Differences in whey protein content between cow’s milk collected in late pasture and early indoor feeding season from conventional and organic farms in Poland
The aim of the study was to investigate bioactive whey protein concentrations in cow’s milk collected in late pasture (LP) and early indoor feeding (EIF) season from conventional and organic farms in Poland.
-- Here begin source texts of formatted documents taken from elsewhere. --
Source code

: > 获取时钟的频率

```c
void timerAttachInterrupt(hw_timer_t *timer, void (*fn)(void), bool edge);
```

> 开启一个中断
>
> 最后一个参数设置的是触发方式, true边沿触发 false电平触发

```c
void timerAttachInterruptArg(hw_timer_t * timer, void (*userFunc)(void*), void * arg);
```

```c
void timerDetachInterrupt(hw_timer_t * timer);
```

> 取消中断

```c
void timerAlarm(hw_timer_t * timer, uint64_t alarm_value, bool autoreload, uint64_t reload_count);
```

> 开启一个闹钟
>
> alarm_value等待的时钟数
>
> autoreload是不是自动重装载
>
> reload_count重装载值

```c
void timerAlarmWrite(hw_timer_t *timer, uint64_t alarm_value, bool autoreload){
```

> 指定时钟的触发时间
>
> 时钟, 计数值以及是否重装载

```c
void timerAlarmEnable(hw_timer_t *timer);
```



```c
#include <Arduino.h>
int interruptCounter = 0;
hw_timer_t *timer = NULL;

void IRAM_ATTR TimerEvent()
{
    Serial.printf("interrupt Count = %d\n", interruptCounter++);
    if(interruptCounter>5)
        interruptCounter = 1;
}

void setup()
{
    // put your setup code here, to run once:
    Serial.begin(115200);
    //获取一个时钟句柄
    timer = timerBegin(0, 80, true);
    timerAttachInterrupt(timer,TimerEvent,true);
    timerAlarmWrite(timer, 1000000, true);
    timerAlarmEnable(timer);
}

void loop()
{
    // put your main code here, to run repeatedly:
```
Results showed that in the LP somatic cell count (SCC) was higher under organic farming conditions. However, percentages of protein and fat were higher under conventional farming conditions. In EIF, milk from conventional dairy farms had a higher percentage of fat and lactose and a lower concentration of protein and SCC in comparison to milk from organic farms. Organic milk in LP had higher concentrations of beneficial whey proteins than conventional milk, including β-lactoglobulin (β-Lg, 4.12 vs. 2.68 g L⁻¹), lactoferrin (Lf, 334.99 vs. 188.02 mg L⁻¹), and lysozyme (Lz, 15.68 vs. 12.56 µg L⁻¹). However, conventional milk in EIF had higher concentrations of bovine serum albumin (146.47 vs. 118.65 mg L⁻¹), Lf (49 vs. 185.27 mg L⁻¹), and Lz (16.63 vs. 13.22 µg L⁻¹).
The results show significant differences in the investigated parameters between organic milk and milk from conventional system during EIF and LP. Moreover, extending the pasture season during EIF in organic farms decreases concentration of bioactive compounds of milk.